(Source texts of formatted documents)
----------------------------------------

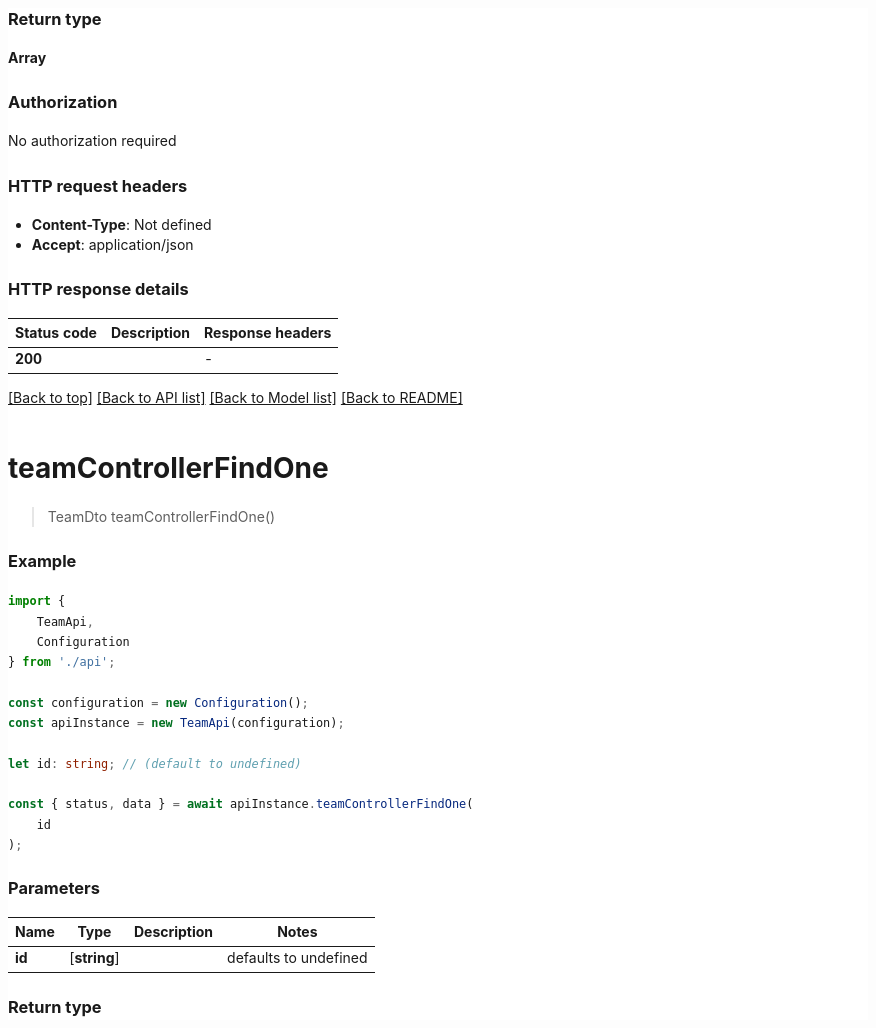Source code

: ### Return type

**Array<TeamDto>**

### Authorization

No authorization required

### HTTP request headers

 - **Content-Type**: Not defined
 - **Accept**: application/json


### HTTP response details
| Status code | Description | Response headers |
|-------------|-------------|------------------|
|**200** |  |  -  |

[[Back to top]](#) [[Back to API list]](../README.md#documentation-for-api-endpoints) [[Back to Model list]](../README.md#documentation-for-models) [[Back to README]](../README.md)

# **teamControllerFindOne**
> TeamDto teamControllerFindOne()


### Example

```typescript
import {
    TeamApi,
    Configuration
} from './api';

const configuration = new Configuration();
const apiInstance = new TeamApi(configuration);

let id: string; // (default to undefined)

const { status, data } = await apiInstance.teamControllerFindOne(
    id
);
```

### Parameters

|Name | Type | Description  | Notes|
|------------- | ------------- | ------------- | -------------|
| **id** | [**string**] |  | defaults to undefined|


### Return type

----------------------------------------

Above are the records; copy exactly the lines from the line with "No authorization required" through the line with "# **teamControllerFindOne**", both included.

No authorization required

### HTTP request headers

 - **Content-Type**: Not defined
 - **Accept**: application/json


### HTTP response details
| Status code | Description | Response headers |
|-------------|-------------|------------------|
|**200** |  |  -  |

[[Back to top]](#) [[Back to API list]](../README.md#documentation-for-api-endpoints) [[Back to Model list]](../README.md#documentation-for-models) [[Back to README]](../README.md)

# **teamControllerFindOne**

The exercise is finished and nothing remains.